A few years ago, I tested my strengths and with no surprise my number one was Humour. As a coach, I’m taught to reflect a lot and I started paying attention to how I use humour in my work. If this was a natural and spontaneous thing for me, now I’ve learned how to use it strategically and most importantly when is not the right time to use humour!

Humour as a leadership strength

Laughter and humour have been shown to reduce stress hormones in the body, which can help improve mood and lower stress levels.

Leaders who have a well-developed sense of humour are admired and considered more credible by 27 per cent compared to the average, and their teams are 15 per cent more committed to them (HBR).

At its core, humour is all about building connections. When a leader can make their team members laugh, they’re not just providing a moment of levity—they’re also building trust and rapport.

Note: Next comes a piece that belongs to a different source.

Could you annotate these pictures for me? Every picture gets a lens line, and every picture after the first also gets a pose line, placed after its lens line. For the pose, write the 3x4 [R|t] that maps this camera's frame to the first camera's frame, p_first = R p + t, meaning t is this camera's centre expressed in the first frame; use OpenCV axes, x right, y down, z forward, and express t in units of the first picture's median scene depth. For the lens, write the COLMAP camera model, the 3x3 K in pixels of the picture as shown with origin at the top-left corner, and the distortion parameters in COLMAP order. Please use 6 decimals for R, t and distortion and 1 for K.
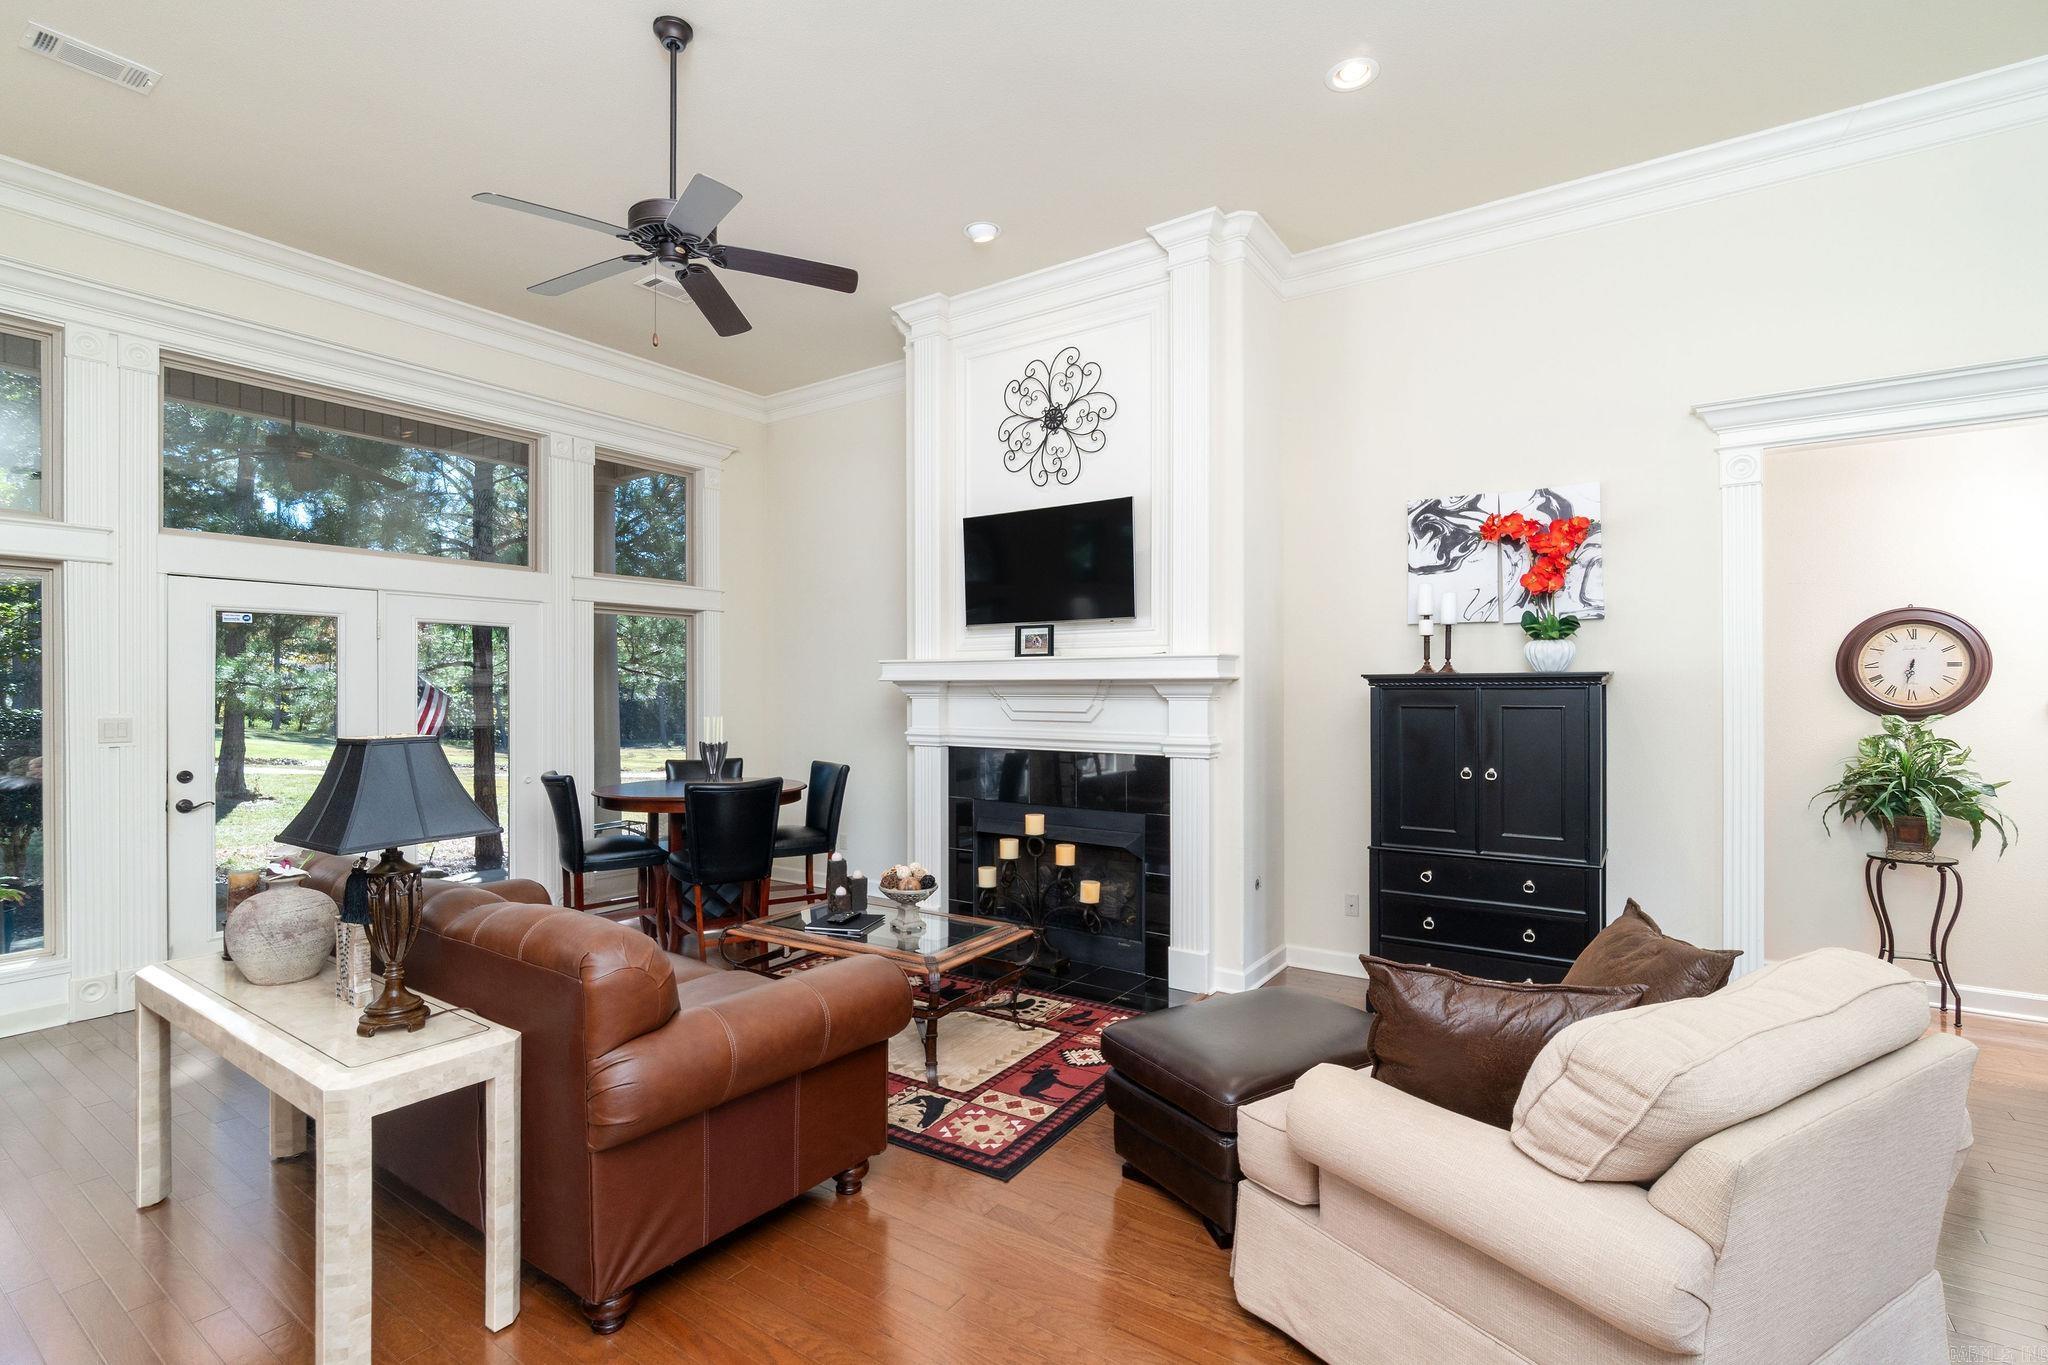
lens RADIAL K [[957.9, 0, 1016.8], [0, 957.9, 690.7], [0, 0, 1]] dist [0.001204, 0.000088]
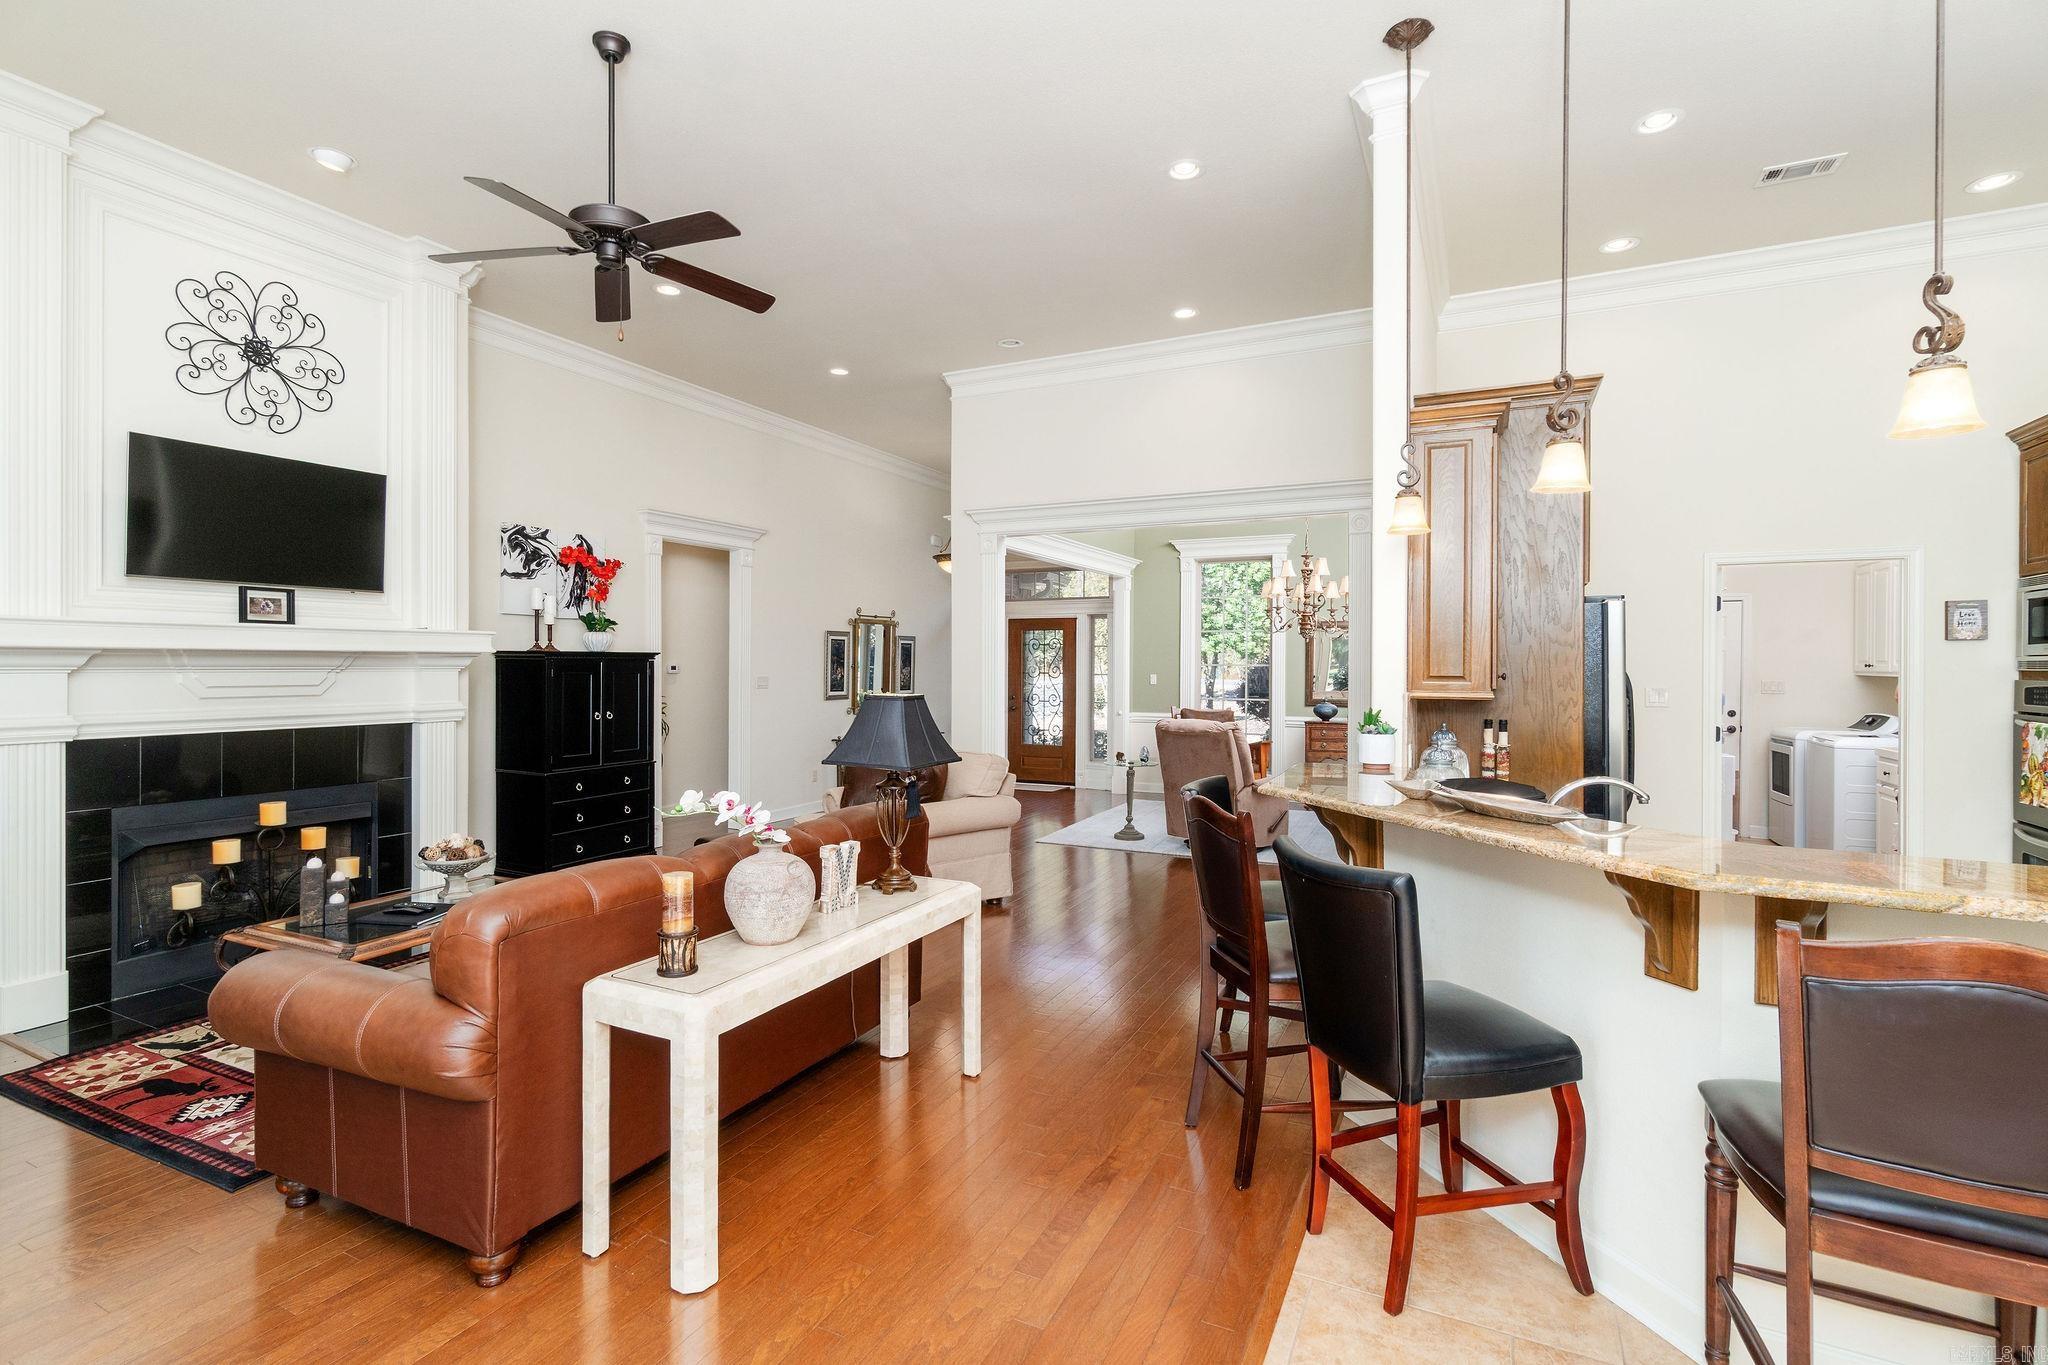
lens RADIAL K [[957.9, 0, 1023.2], [0, 957.9, 668.4], [0, 0, 1]] dist [0.001204, 0.000088]
pose [[-0.162784, -0.004340, 0.986652, -0.985612], [0.000431, 0.999990, 0.004470, 0.002092], [-0.986662, 0.001153, -0.162781, 0.470926]]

Humour can be a great equaliser, breaking down barriers and creating a more relaxed atmosphere where people feel comfortable sharing their thoughts and ideas.

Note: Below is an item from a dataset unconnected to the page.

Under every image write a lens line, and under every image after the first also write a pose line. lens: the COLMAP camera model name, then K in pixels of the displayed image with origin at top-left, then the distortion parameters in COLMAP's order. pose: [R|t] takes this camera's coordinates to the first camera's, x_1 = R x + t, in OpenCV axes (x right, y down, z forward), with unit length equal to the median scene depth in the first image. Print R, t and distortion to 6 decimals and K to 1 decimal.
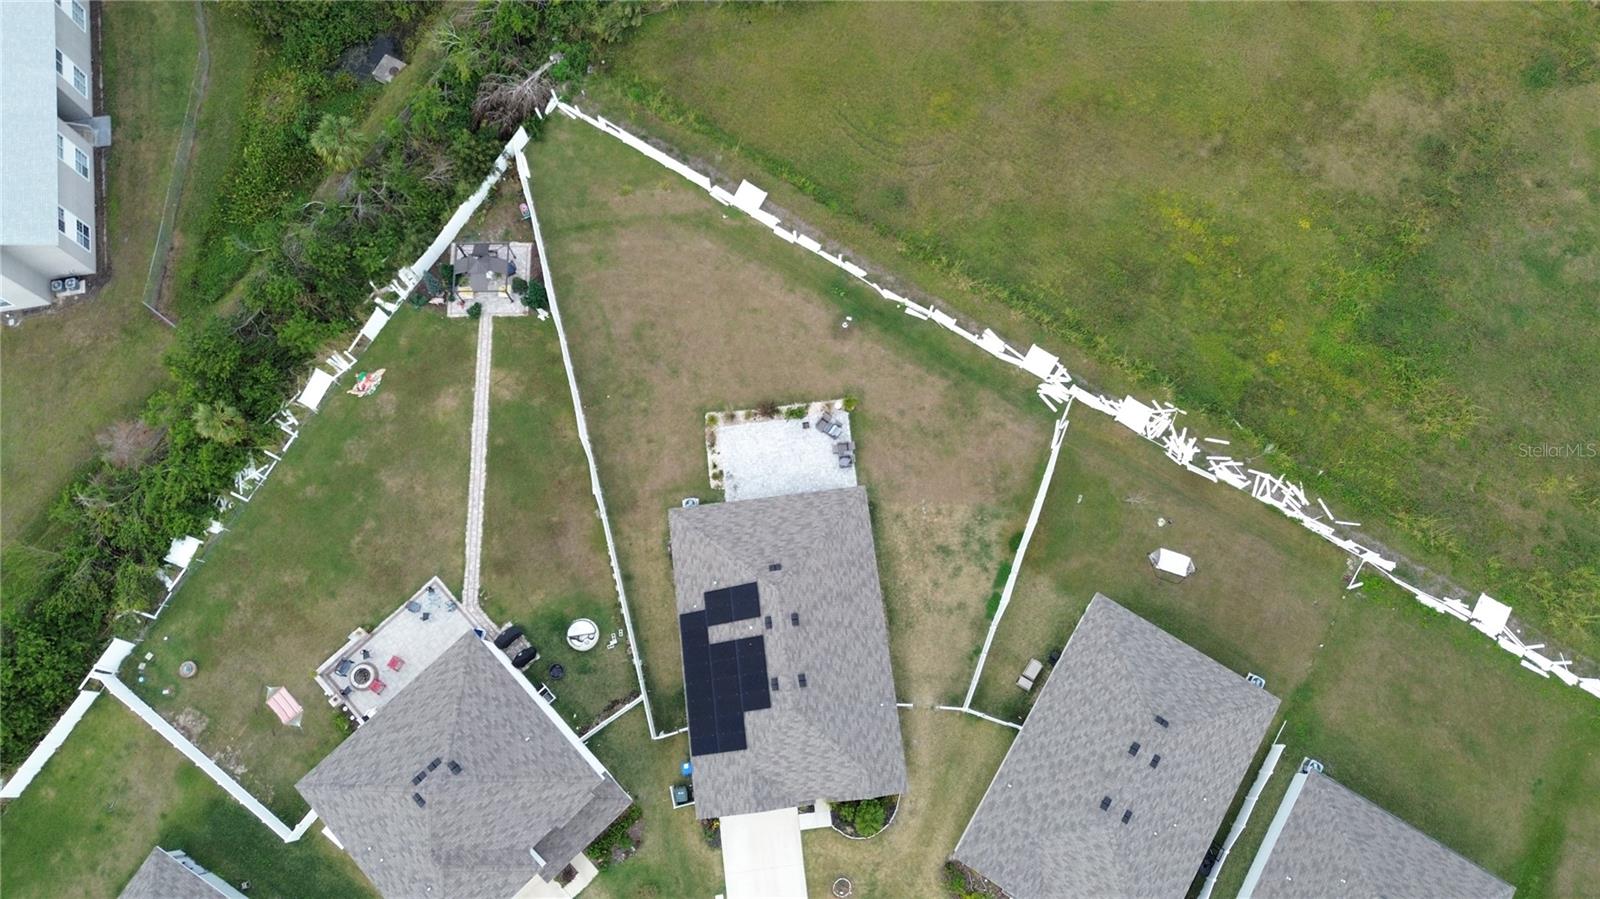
lens RADIAL K [[1104.6, 0, 800.0], [0, 1104.6, 449.5], [0, 0, 1]] dist [0.110487, -0.154626]
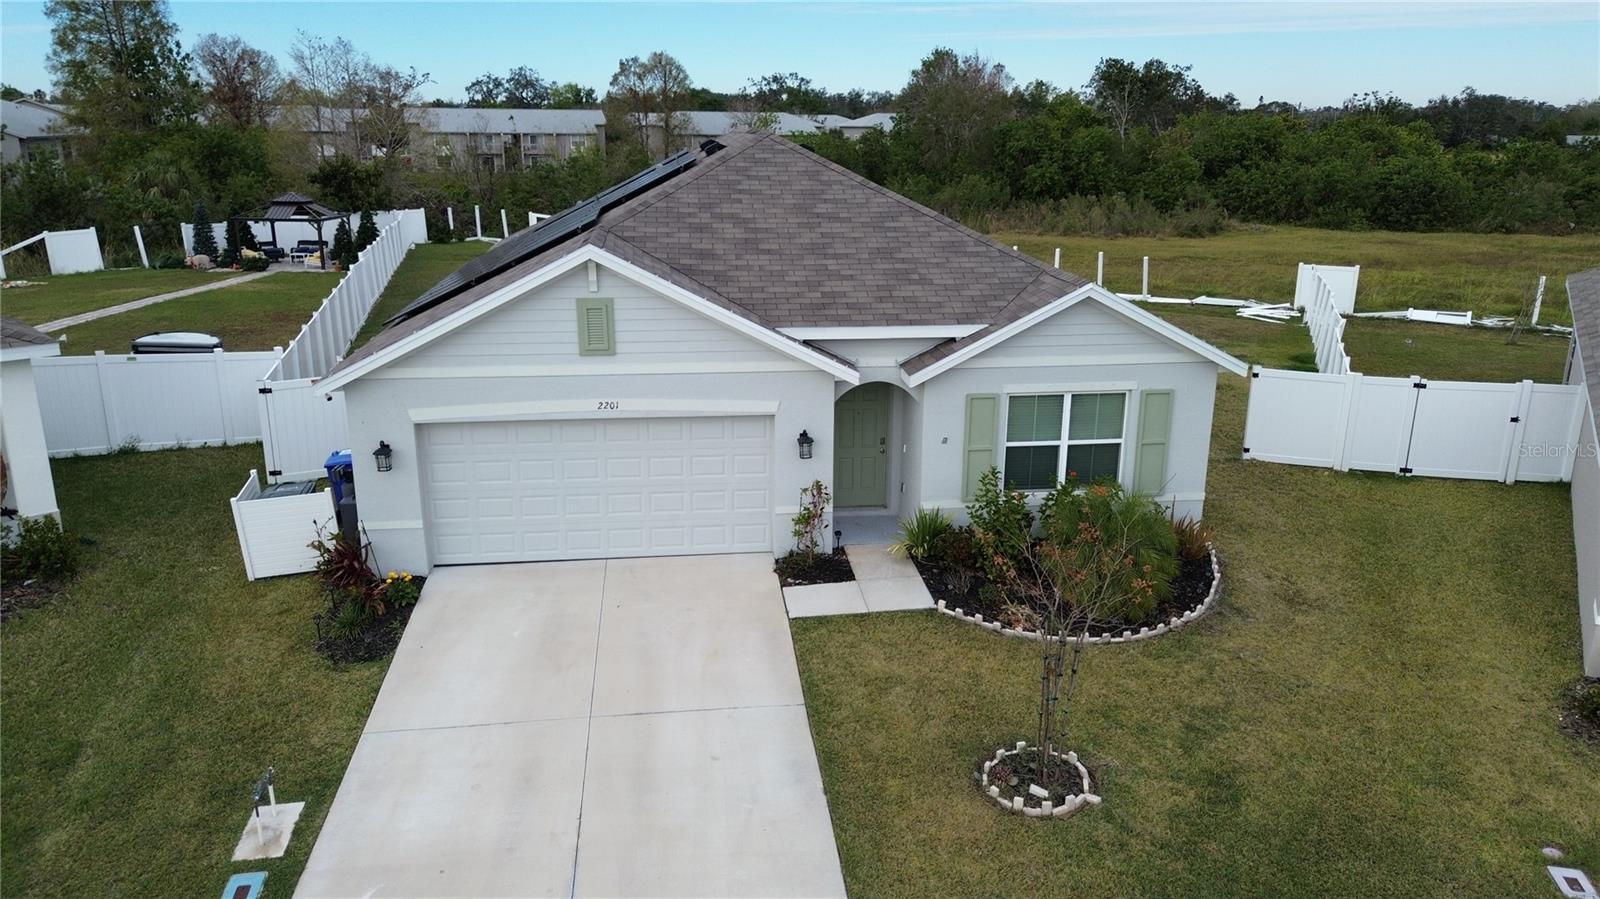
lens RADIAL K [[1128.0, 0, 797.9], [0, 1128.0, 449.8], [0, 0, 1]] dist [0.078967, -0.072554]
pose [[0.999965, 0.008306, -0.000246, 0.001557], [-0.004429, 0.507615, -0.861573, 0.471626], [-0.007031, 0.861544, 0.507634, 0.799975]]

This is key in high-pressure situations, where tensions can run high, and communication can fail.

A well-timed joke or humorous observation can help defuse the tension and create a more productive environment.

So, how can leaders develop this strength?

One key is to be ready to take risks. Humour often involves a certain degree of risk-taking, as leaders need to be willing to put themselves out there and potentially make themselves vulnerable.

Leaders can also work on their timing and delivery, paying attention to their audience and adjusting their humour accordingly.

It’s important to be aware of the context and tone of a situation, as humour that might be appropriate in one situation could fall flat in another.

7 tips on how to train your humour muscle and lead with more fun at work

1. Be conscious of the boundaries. Everyone has a different sense of humour, and you need to spend time exploring and testing until you find the level of tolerance. Pay attention to how people react and adjust your approach and language.

2. Watch and learn from other funny leaders. Many leaders use humour effectively in their interactions with others. Observe them and take note of how they use humour, the timing and delivery of their jokes, and the type of humour they use. This can help you develop your sense of humour and learn how to use it in different situations.

3. Read and watch comedy. Read books, watch comedy shows or movies, and listen to stand-up comedy – this can help you develop a better understanding of what makes people laugh. Pay attention to the timing, delivery, and types of humour used by comedians, and see if you can apply any of these techniques in your interactions.

4. Practice, practice, practice. Like any skill, developing a sense of humour takes practice. Start small by making a joke or witty observation in a meeting or conversation. With practice, you’ll become more comfortable and confident in using humour in a leadership context.

5. Use humour at the right place and time. Humour can be a great tool, but it’s important to use it appropriately. Avoid using humour that’s offensive or hurtful, or that makes people feel uncomfortable. Use humour to build connections and improve morale, not undermine or criticise team members.

6. Be authentic. Humour works best when it comes from an authentic place. Don’t force yourself to be funny if it’s not natural for you. Instead, focus on developing your sense of humour and using it in a way that feels genuine to yourself.

7. Encourage your teammates to use more humour. Make it part of your team culture and teach everyone how to use it responsibly.

Leaders are not expected to become stand-up comedians, those kinds of leaders are not taken seriously. What humour brings to a team is safety, comfort and diversity which is what leadership is about.

If you are ready to start strengthening your humour muscle – ask yourself these questions:

“How much do I use humour in my work? How are others using it? What can I start doing differently? “

Once you have your answers, just give it a try and see the effect. I’m sure you will do well!